For a moment I wondered what comprises the considerations that mean I would probably shy away from anything higher, what precisely is the premise of the radar under which many a guitar record slips beneath unnoticed? Then I remembered the Xerrox record that I got all shiny for earlier in the year, then I realised I hadn’t really listened to it since…

Husbands reminds me less of the also-Thrill Jockey signed Mountains and more of the Kranky spectrum; akin to Keith Fullerton Whitman’s music, but less invasive than the work of his I have encountered thus far. I could throw out a Tim Hecker reference as I know that shit to be very kosher, but I wouldn’t really know what I was saying. So I’ll try and stick to instinct.

That meander has now moved from side winding pitch-bends, truly invigorating shake-ups of the songs dimensional transience (!), into a submerged Blade Runner as manipulated by William Basinski type of thing. Synths flourish like dreamt fanfares over a swirl which harks to the seas of Solaris, one where bliss was the intention. It’s dense, but gives the impression that you could pass right through it, become it. The final minute is very well executed; the decomposition and gradual last breaths of the various oscillations give a few poignant reminders of the theme before leaving.

Opener, the nine minute long ‘Strides’, gives rise to another comparison, Stars of the Lid. There are particular shimmering inflections that truly sound just like them, but the use of contemporary reference points should generally hint at the success of this musics intangibility, the wordlessness of the experience; a listening that can only be conveyed by likeness. The song goes on to develop a sound which reminded me of strong light coming through thin bladed blinds; it’s closest cousin in the Real World of folk and rock might be the accordion, or the lower register of the bagpipes. We’ve been getting off on drones for a long time now, haven’t we boys and girls?
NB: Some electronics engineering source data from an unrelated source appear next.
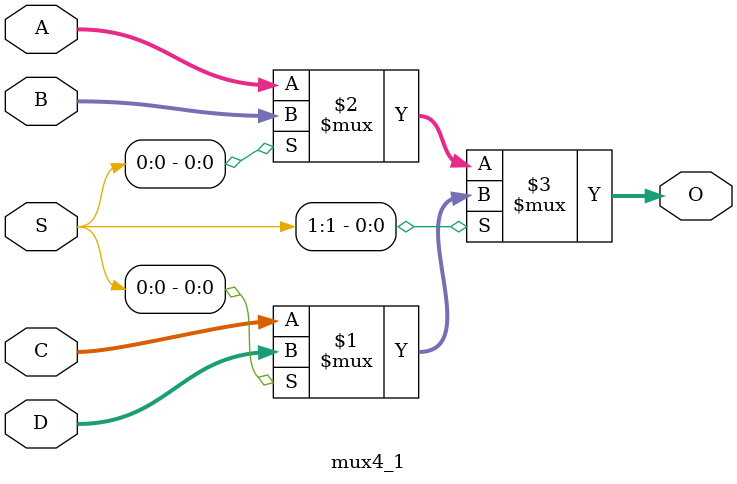
<source format=sv>
module mux4_1(
    input logic [1:0] A,
    input logic [1:0] B,
    input logic [1:0] C,
    input logic [1:0] D,
    input logic [1:0] S,
    output logic [1:0] O
);

assign O = S[1] ? (S[0] ? D : C) : (S[0] ? B : A);

endmodule
</source>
Again, the tension inherent in the stasis is that off a firm embrace (I originally wrote “hug”), inducing release instead of anxiety. Urick impresses once more with a fine finale, the texture condenses rapidly, into something sharp and incredibly precise. The other day I drunkenly posited that Broccoli always looks like Broccoli, however closely you look at it; Primary School Fractal Humour. I’d listen to this track again anytime; I’m just not sure when I’ll prompt myself to do so.

I truly wish my dreams were sounding a little more like ‘Let There Be Love’, this is the tipping point, the one that might draw me back in to this record at a time when I’m not attempting to pack and ship it to your imagination. Besides all the straightforward twinkle-fish glimmers (from what I’m led to believe is called an arpegiattor) and the resounding piano cosmolojoy (iffy: sorry) I hear what sounds like loping strums from a distant autoharp or guitar. On final piece, ‘The Eternal Return’, his use of distortion on the paralysing rhythms is acute but not aggressive or forceful. For some this might represent a missed opportunity, for me it is extremely praiseworthy. 

The fact that I haven’t had recourse to describe the process and recording technique in such clearly craft-dominated electronic music belies my enjoyment. I am happier with these textural genies when they keep the tricks and the concept behind the curtain, and it feels to me that Jason Urick intends to entertain, uplift, and astound.